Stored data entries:
****************************************

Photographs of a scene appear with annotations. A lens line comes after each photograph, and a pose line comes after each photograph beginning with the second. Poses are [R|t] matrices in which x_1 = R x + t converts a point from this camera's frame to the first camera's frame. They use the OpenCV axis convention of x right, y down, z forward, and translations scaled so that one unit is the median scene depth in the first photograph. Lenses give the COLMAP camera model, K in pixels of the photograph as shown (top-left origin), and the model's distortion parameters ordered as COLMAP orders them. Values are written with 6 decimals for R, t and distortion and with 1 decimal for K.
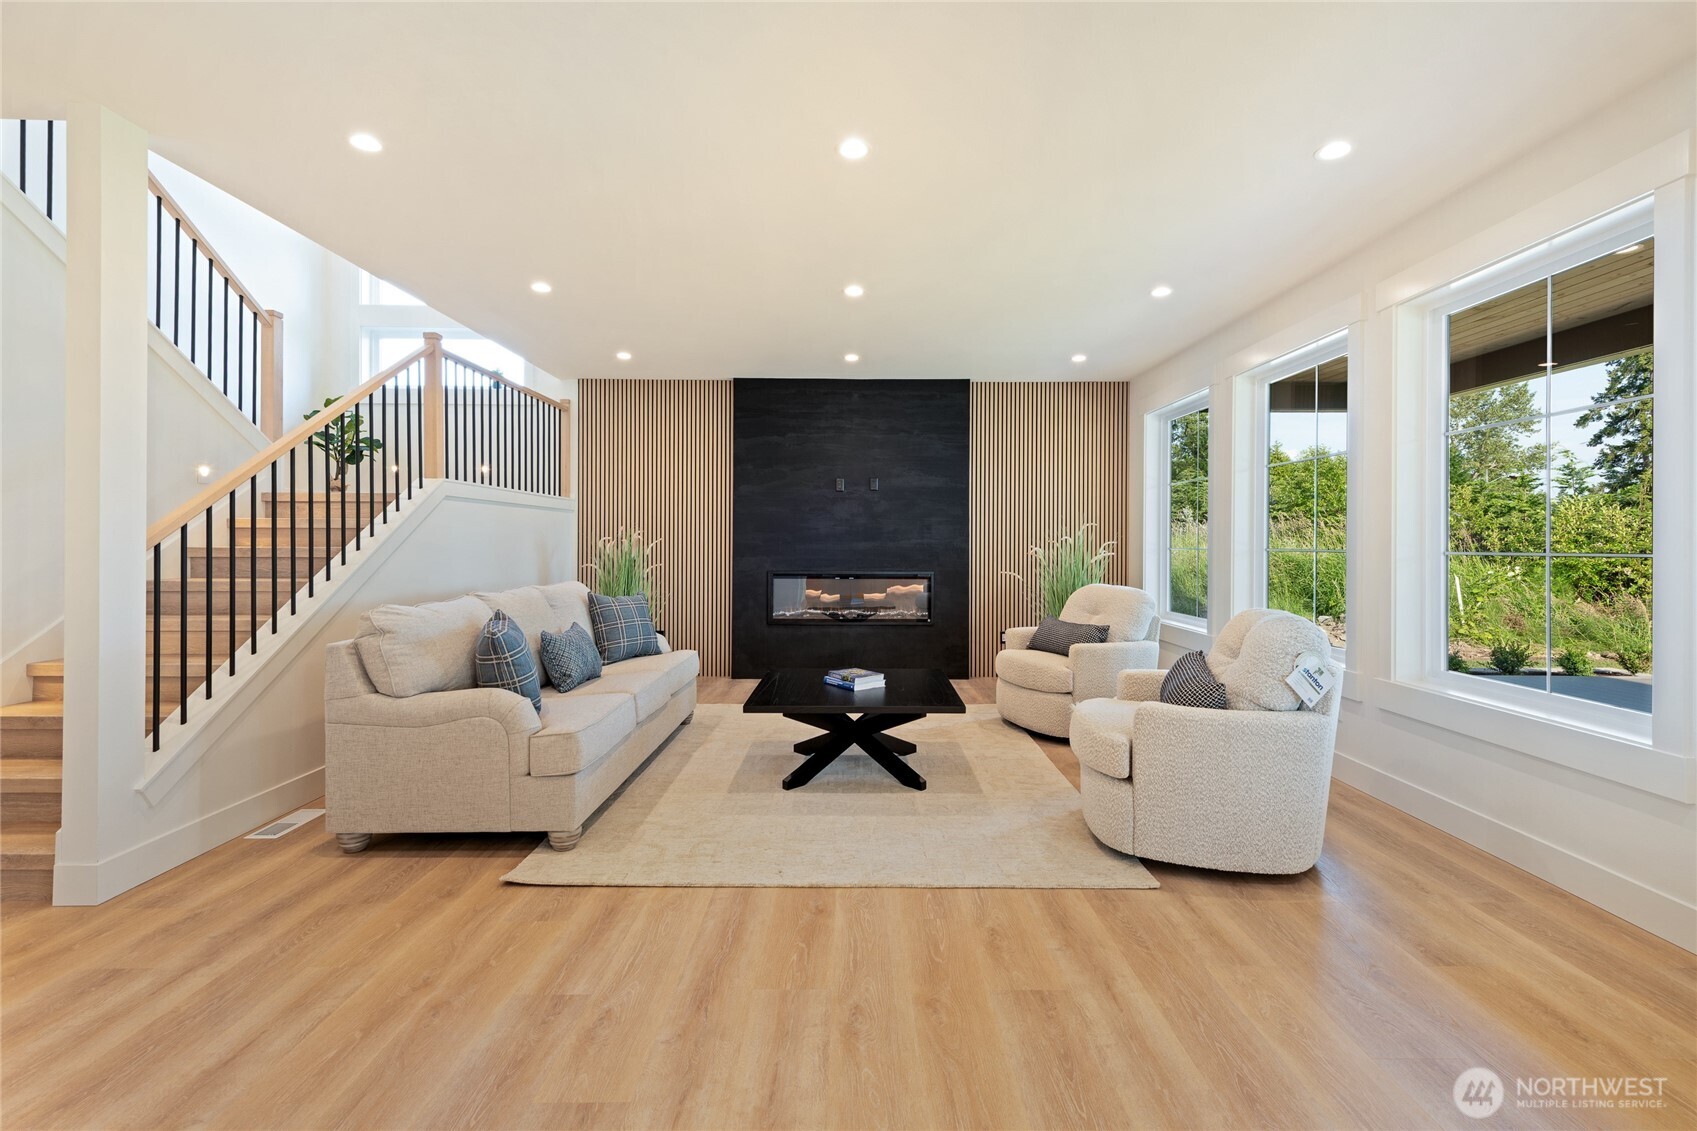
lens RADIAL K [[774.7, 0, 850.5], [0, 774.7, 535.3], [0, 0, 1]] dist [0.017355, -0.000007]
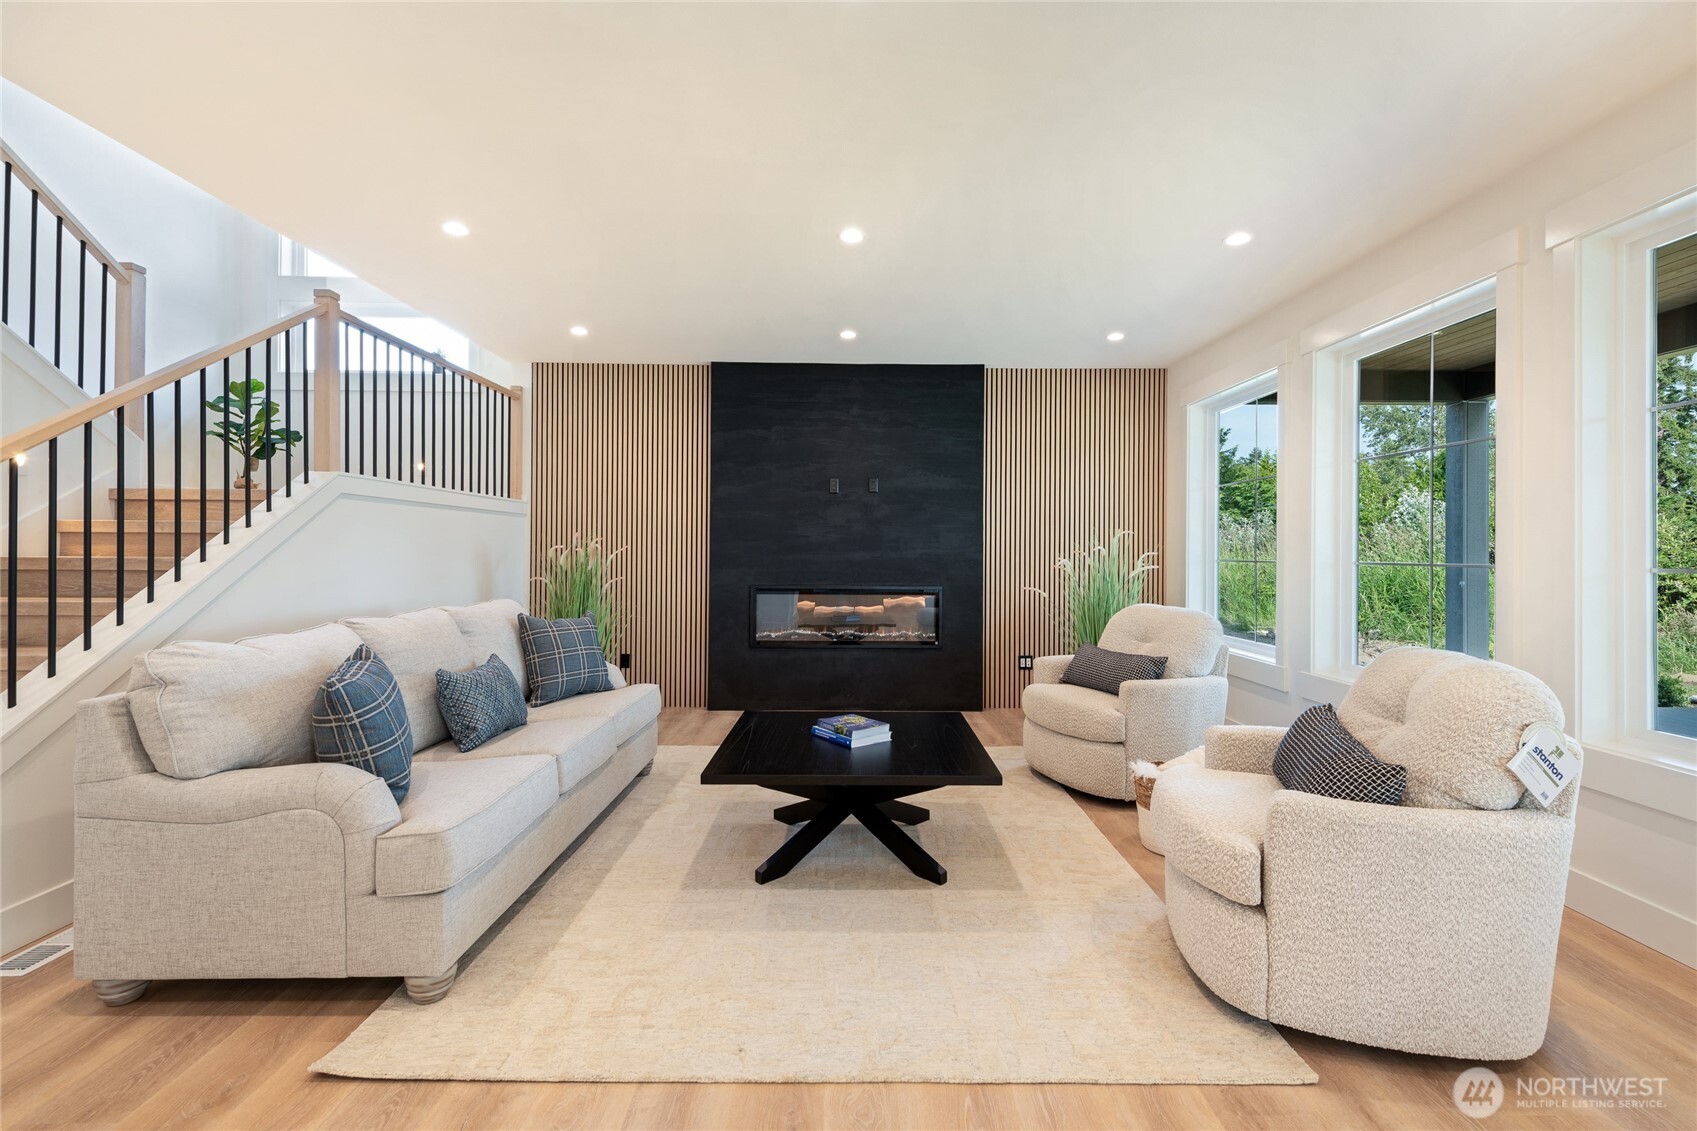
lens RADIAL K [[772.5, 0, 848.8], [0, 772.5, 540.1], [0, 0, 1]] dist [0.007601, -0.000391]
pose [[0.999987, 0.002855, 0.004253, -0.001256], [-0.002830, 0.999979, -0.005869, 0.000690], [-0.004270, 0.005856, 0.999974, 0.232258]]
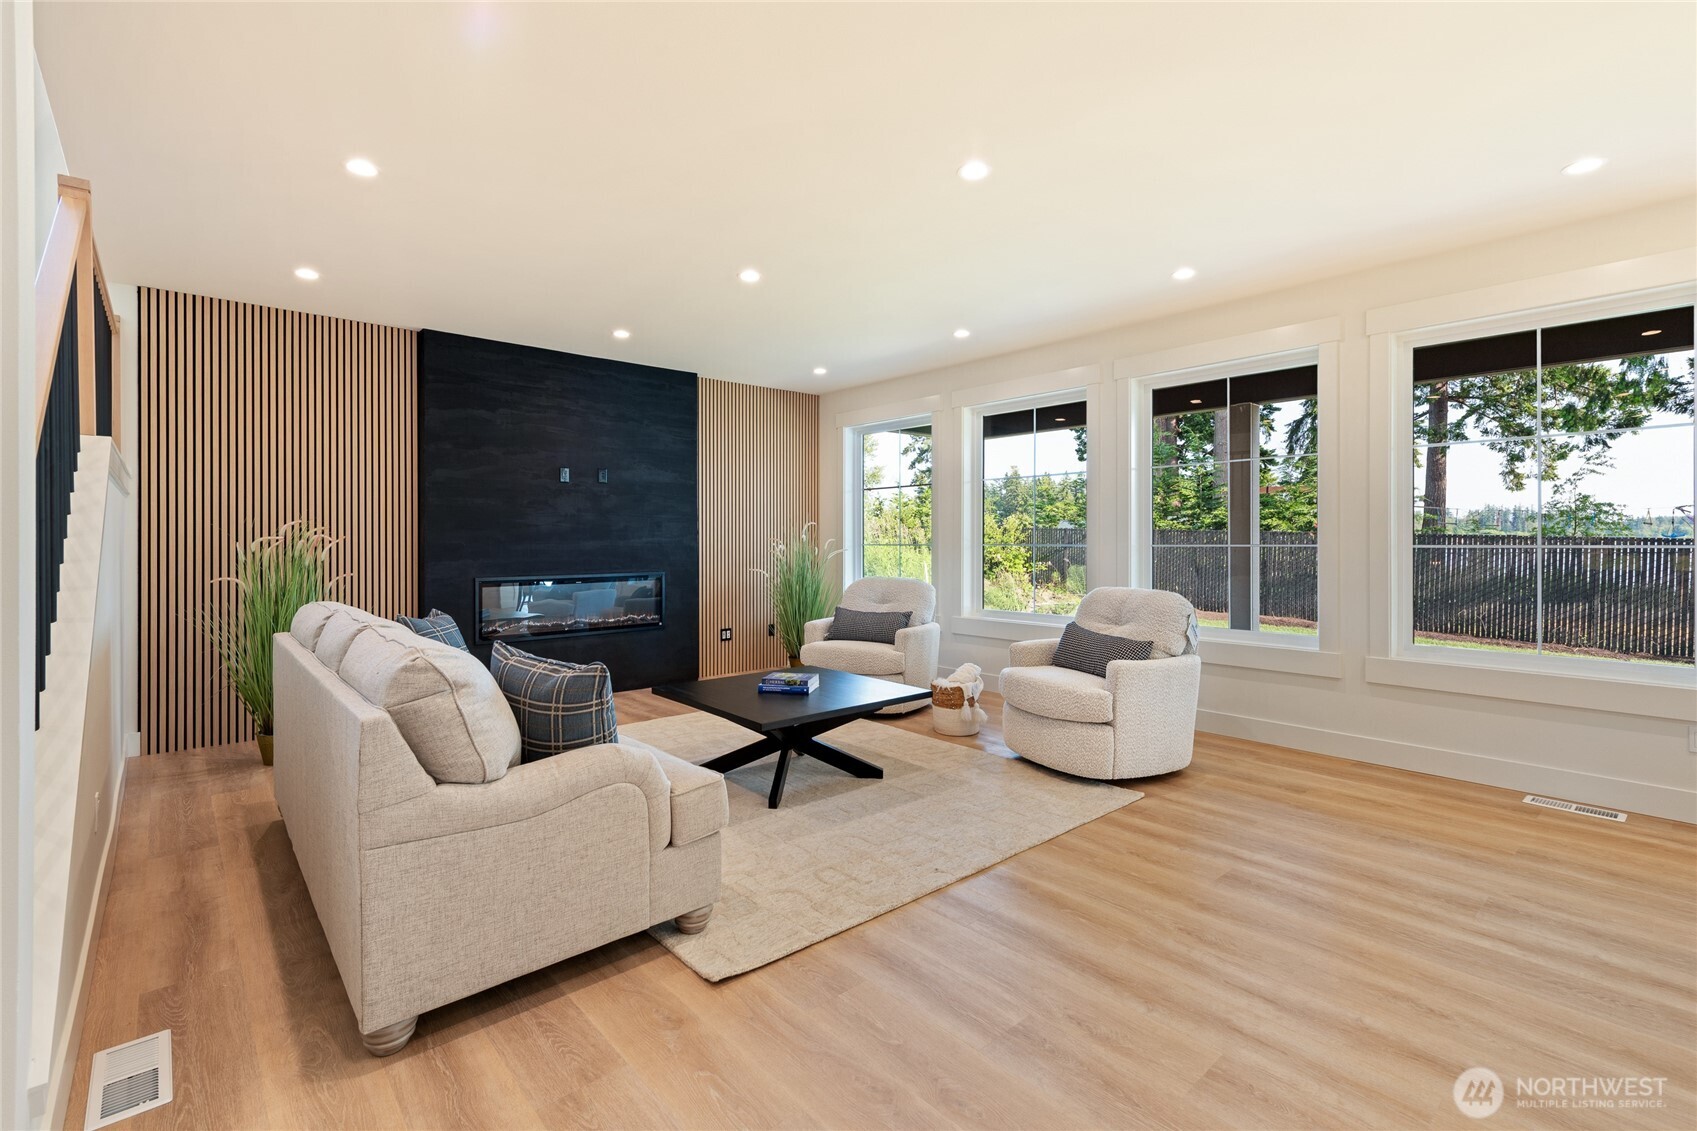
lens RADIAL K [[774.3, 0, 872.5], [0, 774.3, 535.9], [0, 0, 1]] dist [0.014438, -0.000160]
pose [[0.739552, -0.002167, 0.673096, -0.573404], [-0.001206, 0.999989, 0.004544, -0.002581], [-0.673098, -0.004172, 0.739542, 0.217600]]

****************************************

**Exercise directions**
The preceding entries should be duplicated word for word; no picture belongs in the copy.

**Written solution**
Photographs of a scene appear with annotations. A lens line comes after each photograph, and a pose line comes after each photograph beginning with the second. Poses are [R|t] matrices in which x_1 = R x + t converts a point from this camera's frame to the first camera's frame. They use the OpenCV axis convention of x right, y down, z forward, and translations scaled so that one unit is the median scene depth in the first photograph. Lenses give the COLMAP camera model, K in pixels of the photograph as shown (top-left origin), and the model's distortion parameters ordered as COLMAP orders them. Values are written with 6 decimals for R, t and distortion and with 1 decimal for K.
lens RADIAL K [[774.7, 0, 850.5], [0, 774.7, 535.3], [0, 0, 1]] dist [0.017355, -0.000007]
lens RADIAL K [[772.5, 0, 848.8], [0, 772.5, 540.1], [0, 0, 1]] dist [0.007601, -0.000391]
pose [[0.999987, 0.002855, 0.004253, -0.001256], [-0.002830, 0.999979, -0.005869, 0.000690], [-0.004270, 0.005856, 0.999974, 0.232258]]
lens RADIAL K [[774.3, 0, 872.5], [0, 774.3, 535.9], [0, 0, 1]] dist [0.014438, -0.000160]
pose [[0.739552, -0.002167, 0.673096, -0.573404], [-0.001206, 0.999989, 0.004544, -0.002581], [-0.673098, -0.004172, 0.739542, 0.217600]]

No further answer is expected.